--- Begin Reading text ---

Lorde Doesn't Have A Bentley, But The Charts Will Do

Sep 30, 2013
Originally published on September 30, 2013 9:09 pm

While young women dominate the dance and pop charts, it's been nearly 20 years since we've seen them top the alternative-rock charts. This year, a 16-year-old girl from New Zealand got the job done with a tune that's just about the opposite of anything you'd hear from her peers. Ella Yelich O'Connor — better known as Lorde — is the voice behind the snarky, chart-topping track "Royals," which is the lead single from her debut album, Pure Heroine.

The teenage musician says the disconnect between her life in Auckland, New Zealand, and the messages behind the top songs of the music charts she's dominating inspired her to write the hit.

"I was just sort of reeling off some of the things which are commonly mentioned in hip-hop and the Top 40. I did get a little ridiculous on it, but the sentiment's there," O'Connor says. "I've always loved hip-hop, but as a fan of hip-hop, I've always had to kind of suspend disbelief because, obviously, I don't have a Bentley. There's a distance between that and the life I have with my friends going to parties and getting public transport and doing the things that every other teenager does."

--- End Reading text ---
--- Begin Dataset entries ---

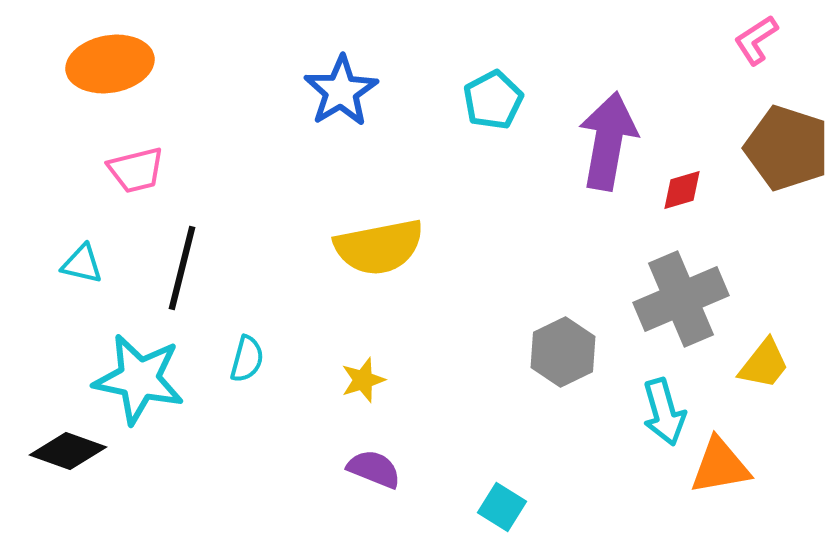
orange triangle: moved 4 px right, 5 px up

--- End Dataset entries ---
--- Begin Dataset entries ---

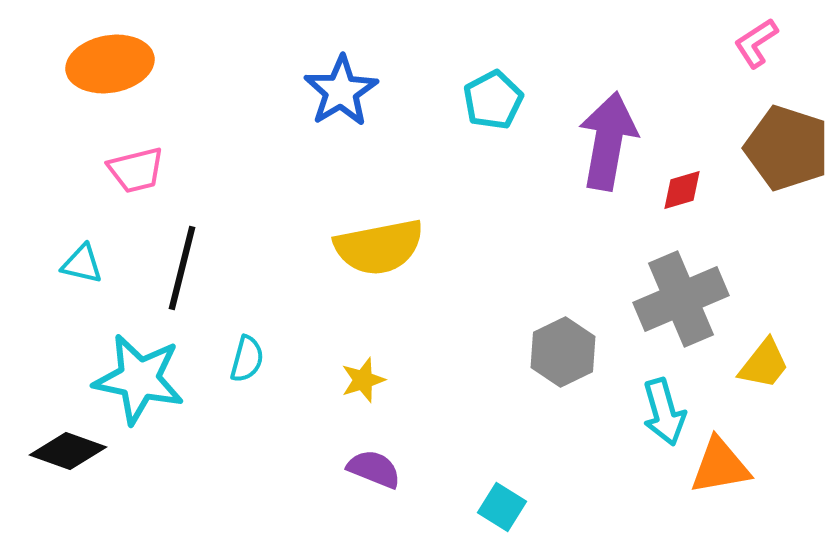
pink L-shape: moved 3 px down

--- End Dataset entries ---

The tasks:
1/ In the Lorde article, rewrite the passage starting with "Lorde Doesn't Have" and going on through "write the hit.", putting "Wellington" in place of "Auckland".
2/ What is the title of the debut album that the Lorde article says includes "Royals"?

Solutions in order:
1/
Lorde Doesn't Have A Bentley, But The Charts Will Do

Sep 30, 2013
Originally published on September 30, 2013 9:09 pm

While young women dominate the dance and pop charts, it's been nearly 20 years since we've seen them top the alternative-rock charts. This year, a 16-year-old girl from New Zealand got the job done with a tune that's just about the opposite of anything you'd hear from her peers. Ella Yelich O'Connor — better known as Lorde — is the voice behind the snarky, chart-topping track "Royals," which is the lead single from her debut album, Pure Heroine.

The teenage musician says the disconnect between her life in Wellington, New Zealand, and the messages behind the top songs of the music charts she's dominating inspired her to write the hit.

2/ Pure Heroine